Only a number is wanted here: the count of lines in the entries below that contain the word "Extraction".

Saved data entries:
=-=-=-=-=

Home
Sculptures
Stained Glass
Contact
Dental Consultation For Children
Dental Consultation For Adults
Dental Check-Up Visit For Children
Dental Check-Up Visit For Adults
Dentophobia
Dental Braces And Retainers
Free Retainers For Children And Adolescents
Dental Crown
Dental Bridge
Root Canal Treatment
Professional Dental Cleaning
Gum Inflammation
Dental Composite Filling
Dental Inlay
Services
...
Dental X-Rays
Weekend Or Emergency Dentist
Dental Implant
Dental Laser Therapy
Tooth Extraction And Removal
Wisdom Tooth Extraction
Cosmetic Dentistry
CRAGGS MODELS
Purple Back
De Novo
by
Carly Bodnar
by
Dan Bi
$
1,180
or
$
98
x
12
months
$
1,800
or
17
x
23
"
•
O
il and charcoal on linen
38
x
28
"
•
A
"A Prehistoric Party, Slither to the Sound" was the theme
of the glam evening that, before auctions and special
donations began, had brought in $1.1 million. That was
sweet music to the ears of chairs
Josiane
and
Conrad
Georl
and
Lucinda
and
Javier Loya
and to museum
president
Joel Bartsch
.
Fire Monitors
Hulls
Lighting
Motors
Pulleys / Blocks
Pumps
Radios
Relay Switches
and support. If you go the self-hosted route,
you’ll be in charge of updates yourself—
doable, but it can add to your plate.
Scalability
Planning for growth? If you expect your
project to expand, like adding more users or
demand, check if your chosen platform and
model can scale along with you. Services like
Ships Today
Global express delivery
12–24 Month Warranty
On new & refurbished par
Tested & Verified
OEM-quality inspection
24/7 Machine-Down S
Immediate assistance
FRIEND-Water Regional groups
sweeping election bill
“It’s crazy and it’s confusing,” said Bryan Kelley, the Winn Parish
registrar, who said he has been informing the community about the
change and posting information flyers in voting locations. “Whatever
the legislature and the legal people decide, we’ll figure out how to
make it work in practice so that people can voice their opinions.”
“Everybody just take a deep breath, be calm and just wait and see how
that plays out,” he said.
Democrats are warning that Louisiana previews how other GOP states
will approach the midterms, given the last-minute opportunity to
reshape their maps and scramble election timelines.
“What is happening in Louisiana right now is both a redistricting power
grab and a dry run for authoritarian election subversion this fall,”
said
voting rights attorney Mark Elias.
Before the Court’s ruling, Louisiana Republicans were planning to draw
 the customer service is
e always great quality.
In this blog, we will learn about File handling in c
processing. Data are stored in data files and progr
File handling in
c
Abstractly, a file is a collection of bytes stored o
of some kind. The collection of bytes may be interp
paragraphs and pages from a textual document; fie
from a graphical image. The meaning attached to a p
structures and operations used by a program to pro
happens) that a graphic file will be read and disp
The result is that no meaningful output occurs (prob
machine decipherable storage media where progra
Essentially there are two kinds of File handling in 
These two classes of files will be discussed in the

=-=-=-=-=

[ANSWER TO THE EXERCISE]
2